Service citoyen : la contre-expertise qui contredit Dolimont

Caroline Lallemand

Après l’annonce du ministre-président wallon (MR) Adrien Dolimont d’envisager l’arrêt du financement du Service Citoyen en Wallonie, la Plateforme pour le Service Citoyen riposte avec une contre-expertise juridique. En jeu : 200 services citoyens en cours et 40 emplois.

La mauvaise nouvelle est tombée le mois dernier au Parlement wallon. Adrien Dolimont, ministre-président wallon (MR), a averti que la Wallonie ne pourrait “a priori” plus soutenir le Service Citoyen, suite à l’arrêt de la Cour constitutionnelle du 24 octobre annulant la loi fédérale sur le dispositif. “Si la Wallonie décidait d’instituer un service citoyen par voie décrétale, celui-ci serait de facto inconstitutionnel”, a-t-il expliqué au Soir.

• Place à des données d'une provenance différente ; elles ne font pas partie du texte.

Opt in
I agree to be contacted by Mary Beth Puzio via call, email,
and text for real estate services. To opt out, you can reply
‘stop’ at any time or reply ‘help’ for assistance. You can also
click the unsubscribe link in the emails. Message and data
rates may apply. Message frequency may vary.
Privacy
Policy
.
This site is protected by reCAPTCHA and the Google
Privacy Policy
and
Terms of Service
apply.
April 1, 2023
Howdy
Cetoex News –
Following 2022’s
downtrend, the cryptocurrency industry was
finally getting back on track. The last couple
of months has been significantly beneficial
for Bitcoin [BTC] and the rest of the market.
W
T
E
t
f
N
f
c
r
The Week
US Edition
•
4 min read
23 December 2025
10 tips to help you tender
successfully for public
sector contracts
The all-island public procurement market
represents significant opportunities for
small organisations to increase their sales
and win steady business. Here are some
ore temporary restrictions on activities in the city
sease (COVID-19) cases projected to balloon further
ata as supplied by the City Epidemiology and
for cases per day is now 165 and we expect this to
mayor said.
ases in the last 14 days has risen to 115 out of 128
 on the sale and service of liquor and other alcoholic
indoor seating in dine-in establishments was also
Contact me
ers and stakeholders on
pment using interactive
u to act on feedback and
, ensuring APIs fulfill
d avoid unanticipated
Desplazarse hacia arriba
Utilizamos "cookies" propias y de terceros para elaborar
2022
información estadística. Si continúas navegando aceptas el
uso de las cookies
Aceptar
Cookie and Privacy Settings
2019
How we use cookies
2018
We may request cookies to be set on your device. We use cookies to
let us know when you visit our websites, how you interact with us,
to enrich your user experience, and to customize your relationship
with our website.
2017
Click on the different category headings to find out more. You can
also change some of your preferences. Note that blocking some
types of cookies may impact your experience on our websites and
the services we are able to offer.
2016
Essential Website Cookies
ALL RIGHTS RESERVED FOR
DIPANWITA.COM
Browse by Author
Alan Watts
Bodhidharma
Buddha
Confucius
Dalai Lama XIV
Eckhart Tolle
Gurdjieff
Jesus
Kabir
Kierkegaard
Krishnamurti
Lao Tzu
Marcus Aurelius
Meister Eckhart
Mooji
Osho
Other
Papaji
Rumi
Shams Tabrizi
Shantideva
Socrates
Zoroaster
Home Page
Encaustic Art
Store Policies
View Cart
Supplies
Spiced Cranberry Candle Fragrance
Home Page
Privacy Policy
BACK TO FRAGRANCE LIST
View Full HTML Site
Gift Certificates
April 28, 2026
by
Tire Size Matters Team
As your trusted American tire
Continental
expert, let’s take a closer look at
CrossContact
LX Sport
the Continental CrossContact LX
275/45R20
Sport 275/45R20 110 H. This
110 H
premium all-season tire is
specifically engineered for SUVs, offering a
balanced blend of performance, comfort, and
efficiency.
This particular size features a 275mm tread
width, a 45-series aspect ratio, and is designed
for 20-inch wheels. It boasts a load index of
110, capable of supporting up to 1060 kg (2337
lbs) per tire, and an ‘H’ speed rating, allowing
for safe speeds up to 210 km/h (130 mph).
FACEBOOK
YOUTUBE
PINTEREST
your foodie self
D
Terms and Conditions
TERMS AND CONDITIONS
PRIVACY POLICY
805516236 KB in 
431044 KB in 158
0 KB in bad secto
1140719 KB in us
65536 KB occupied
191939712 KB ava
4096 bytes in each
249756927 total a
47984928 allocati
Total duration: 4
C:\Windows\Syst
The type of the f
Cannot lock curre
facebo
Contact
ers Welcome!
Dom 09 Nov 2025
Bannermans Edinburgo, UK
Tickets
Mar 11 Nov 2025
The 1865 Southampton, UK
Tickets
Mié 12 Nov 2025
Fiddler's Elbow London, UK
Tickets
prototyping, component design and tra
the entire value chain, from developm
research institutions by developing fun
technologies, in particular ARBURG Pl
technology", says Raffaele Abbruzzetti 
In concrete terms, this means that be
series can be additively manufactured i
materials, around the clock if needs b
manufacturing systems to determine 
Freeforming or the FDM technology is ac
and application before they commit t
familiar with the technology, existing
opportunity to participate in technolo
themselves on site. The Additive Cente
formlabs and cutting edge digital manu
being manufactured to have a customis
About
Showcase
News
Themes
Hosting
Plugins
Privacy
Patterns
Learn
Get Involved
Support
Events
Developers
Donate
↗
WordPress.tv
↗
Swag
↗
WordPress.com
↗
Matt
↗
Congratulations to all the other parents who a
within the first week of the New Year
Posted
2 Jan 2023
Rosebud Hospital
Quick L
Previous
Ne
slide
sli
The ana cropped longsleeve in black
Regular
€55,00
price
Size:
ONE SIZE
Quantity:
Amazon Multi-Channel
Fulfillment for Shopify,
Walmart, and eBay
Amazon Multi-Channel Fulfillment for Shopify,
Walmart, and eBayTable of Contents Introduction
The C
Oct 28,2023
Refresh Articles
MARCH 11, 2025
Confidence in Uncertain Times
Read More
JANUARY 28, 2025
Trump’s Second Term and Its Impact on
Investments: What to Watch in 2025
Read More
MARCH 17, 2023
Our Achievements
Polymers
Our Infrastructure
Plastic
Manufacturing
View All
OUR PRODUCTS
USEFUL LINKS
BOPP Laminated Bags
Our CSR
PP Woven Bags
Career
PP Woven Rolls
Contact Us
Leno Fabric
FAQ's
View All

Un mois plus tard, l’analyse juridique qu’il a demandée à son administration n’a toujours pas été réceptionnée. Mais la Plateforme pour le Service Citoyen n’a pas attendu : elle a commandé sa propre étude juridique, sur la compétence de la Wallonie à financer le dispositif. Elle a été validée notamment par Marc Verdussen, professeur de droit constitutionnel à l’UCLouvain. Les conclusions, révélées ce jeudi 20 novembre, son claires : “La région wallonne demeure compétente pour subventionner un Service Citoyen, dans la mesure où ce financement s’inscrit dans sa politique de l’emploi.”

Un arrêt qui redistribue les cartes

Petit retour en arrière. Le 24 octobre dernier, la Cour constitutionnelle a annulé la loi fédérale du 15 mai 2024 instaurant le Service Citoyen, estimant que le gouvernement Vivaldi avait fait preuve d’un “excès de compétence”. Selon la Cour, le dispositif relève des compétences des Communautés en matière de jeunesse et de formation, puisqu’il s’adresse aux 18-25 ans et constitue “un instrument éducatif”.

Le Service Citoyen permet aux jeunes sans emploi de s’engager pendant six à douze mois dans un projet solidaire, avec une rétribution maximale de 550 euros par mois sans perdre leur allocation de chômage. Le fédéral devait financer 350 places en Wallonie, la Région complétant pour atteindre 500 jeunes, à hauteur de 2,9 millions d’euros en 2024 et 2,4 millions en 2025. Le Service Citoyen devait être financé de manière structurelle à hauteur de 7,5 millions d’euros, avait décidé en 2024 le gouvernement fédéral.

Un programme soutenu… par les libéraux

Le paradoxe saute aux yeux fait valoir la Plateforme : c’est un gouvernement MR-Les Engagés qui menace d’abandonner un dispositif que les libéraux ont eux-mêmes développé en Wallonie depuis 2018. Le programme du MR pour les élections de juin 2024 promettait même de soutenir “le développement du service citoyen volontaire généralisé.” La déclaration de politique régionale promettait de “renforcer les dispositifs en faveur de la participation des jeunes à la chose publique, notamment via le service citoyen”. En février dernier, Adrien Dolimont confirmait encore au Parlement : “Mon Gouvernement a souhaité maintenir l’accompagnement de 500 jeunes.”

Certains députés estiment que rien n’empêcherait la Région de continuer à financer le dispositif via ses compétences en matière d’emploi. Mais le gouvernement craint un blocage de l’Inspection des finances et des doublons avec d’autres dispositifs d’insertion.

Des résultats éloquents

Les chiffres plaident pour le dispositif argumente la plateforme: 96% de taux de satisfaction chez les jeunes, plus de 75% de sorties positives vers l’emploi, la formation ou les études. En 2023, l’IWEPS recommandait au gouvernement wallon de “prévoir un financement structurel”. Des études menées en Belgique et à l’étranger démontrent que le dispositif génère des économies substantielles pour la collectivité.

40 emplois menacés

Si le financement s’arrête brutalement, 200 services citoyens en cours seraient interrompus et 40 personnes se retrouveraient au chômage, avertit la plateforme, qui évoque même une “procédure Renault”. “Un comble pour un programme évalué positivement”, souligne-t-elle.

La Plateforme demande au ministre-président de poursuivre le financement en s’appuyant sur la compétence régionale en matière d’emploi. Le point devrait être discuté en Gouvernement wallon ce jeudi annonce la plateforme. Une pétition réclamant le maintien du service citoyen a déjà recueilli plus de 4700 signatures à l’heure d’écrire ces ligne.